Lithium–sulfur (Li–S)
batteries are excellent rechargeable
battery candidates which are extraordinarily promising as they exhibit
superior specific capacity and well-known energy density; they are
cost-effective and environmentally benign. Nevertheless, a few technical
issues pose a significant challenge on the path to industrial applications,
namely, capacity fade and Coulombic efficiency decay, which are inherent
in the soluble polysulfide shuttle effect during charge/discharge
cycling. Carbon materials which have excellent conductive scaffold
and flexible structure with a variety of morphologies can serve as
a remedy to this issue. Herein, with a well-designed melt-diffusion
procedure, we prepared three carbon-based sulfur-embedded cathodes
with diverse structures [graphene, carbon nanotubes (CNTs), and flake
graphite]. Sulfur loading varies between 60 and 73 wt %. Among these
three carbon/S cathodes, beyond 100 cycles, the graphene/S cathode
showed a discharge capacity of 840 mA h g–1 at 0.2
A g–1 current density and its average Coulombic
efficiency was above 99.4%, demonstrating the best cycle stability
and reversibility. While at a higher current rate, 1 A g–1, CNT/S reaches the best capacity of 518 mA h g–1 among these three cathodes, revealing excellent sulfur utilization
under high rate conditions.

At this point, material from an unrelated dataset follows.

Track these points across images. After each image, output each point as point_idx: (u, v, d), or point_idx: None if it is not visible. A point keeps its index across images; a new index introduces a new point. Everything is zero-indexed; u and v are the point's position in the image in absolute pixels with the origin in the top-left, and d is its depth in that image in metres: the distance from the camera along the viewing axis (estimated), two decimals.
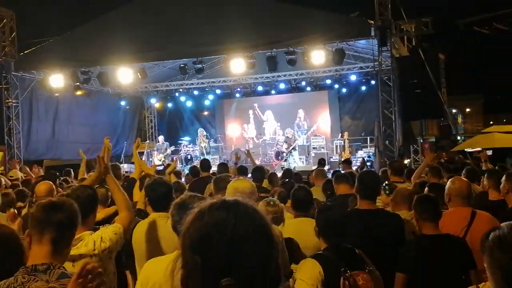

The X-ray photo spectroscopy shows evidence
for chemical bonding between graphene/CNTs surfaces and carbonyl,
hydroxyl, and ether groups, resulting in well-confined polysulfides
in the cathode side, which significantly restrain the movement of
soluble polysulfide in the charging process and efficiently decreases
the capacity fading of sulfur. This unique structure is a potential
explanation for the outstanding electrochemical performance.